Всполошились, засуетились, кинулись закрывать ворота, в проёме которых застывал на спине труп огромного коня с ввалившимися боками и задранными копытами, которого загнал Бунко, поспешая сюда. При взгляде на павшего коня понял Василий Васильевич всё и окончательно поверил, что происходит непоправимое.
«Дети! — мелькнуло в голове. — Что с детьми-то? Куда их укрыть? Не пощадит и их брат Иван. Он ведь жесток, даром, что ростом с прышок».
Монахи мушиным чёрным роем облепили недвижного коня, пытаясь отволочь его в сторону и закрыть ворота.
— Да бросьте вы пыхтеть над ним, — сказал Василий Васильевич почти спокойно, обречённо. — Пускай хоть он загораживает проезд.
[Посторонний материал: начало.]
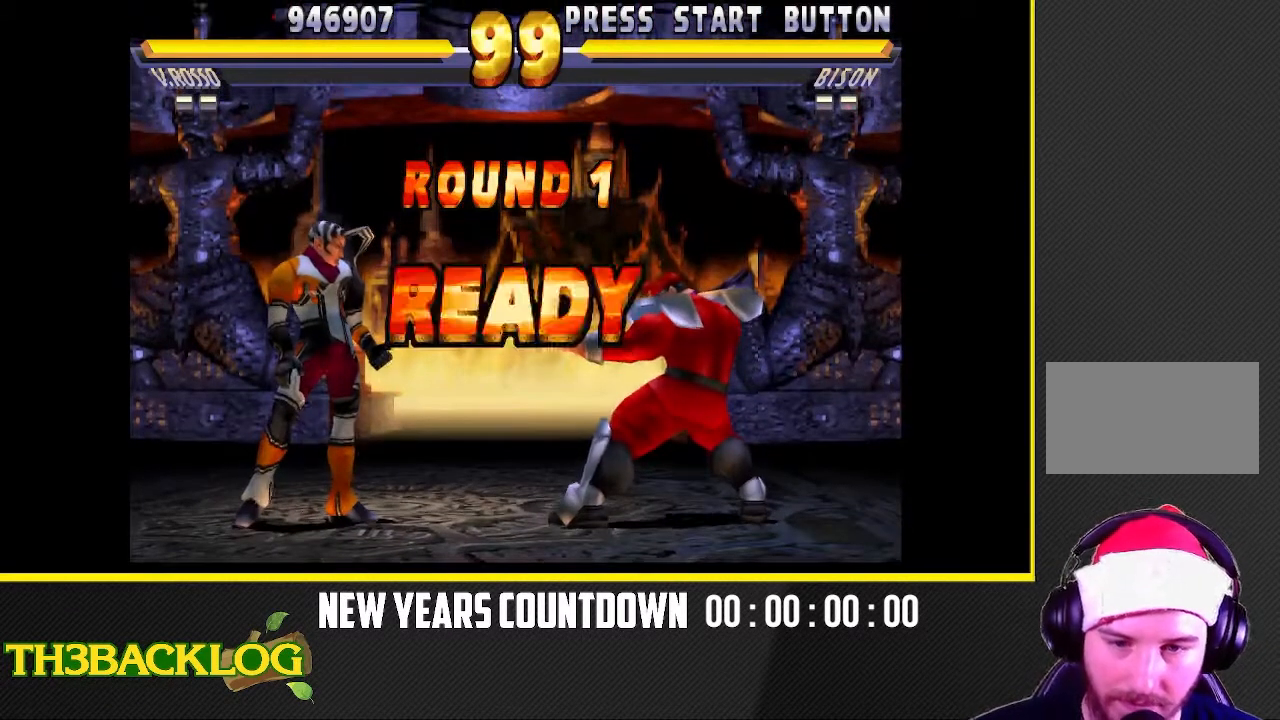
{"buttons": [], "left_stick": "center", "events": [[450, "left_stick", "center"]]}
«Самому-то куда? — билось в голове. — Отдаться на милость? Детей сгубят. Зачем только взял я их? Господи, Богородица Пречистая, оберегите невинных!»
Он побежал обратно в храм, слыша за спиной шум начинающейся свалки. Уже прискакали верховые с волом:
— Выдавайте Ваську! В куски порубим!
Уже раздались стоны раненых чернецов, уже с гиканьем поволокли погибшего коня, уже слышен стал скрип полозьев подъезжающих саней, откуда из-под рогож со злорадным смехом вываливались новые ратники.
Навстречу Василию с обезумевшим лицом, подняв распростёртые руки, двигался игумен Зиновий в облачении, взывая:
— Остановитесь, дети сатаны! Всех анафемствую! — А Василию шепнул: — Беги, князь! Пономарь тебя укроет во храме.
Взбегая по ступеням, успел увидеть князь, что у дальних восточных ворот, к счастью уже расчищенных, стоит его собственный выезд с мощными отдохнувшими лошадями, а к ним бежит Бунко, падает и снова бежит; следом, с развевающимися сивыми волосами, — старый князь Иван Ряполовский, недавно назначенный дядькою княжатам, и, обгоняя всех, несутся ряполовские сыновья-молодяки, держа подмышками один — Юрия, другой — Ивана, и золотистые непокрытые головки детей мотаются и вспыхивают на солнце.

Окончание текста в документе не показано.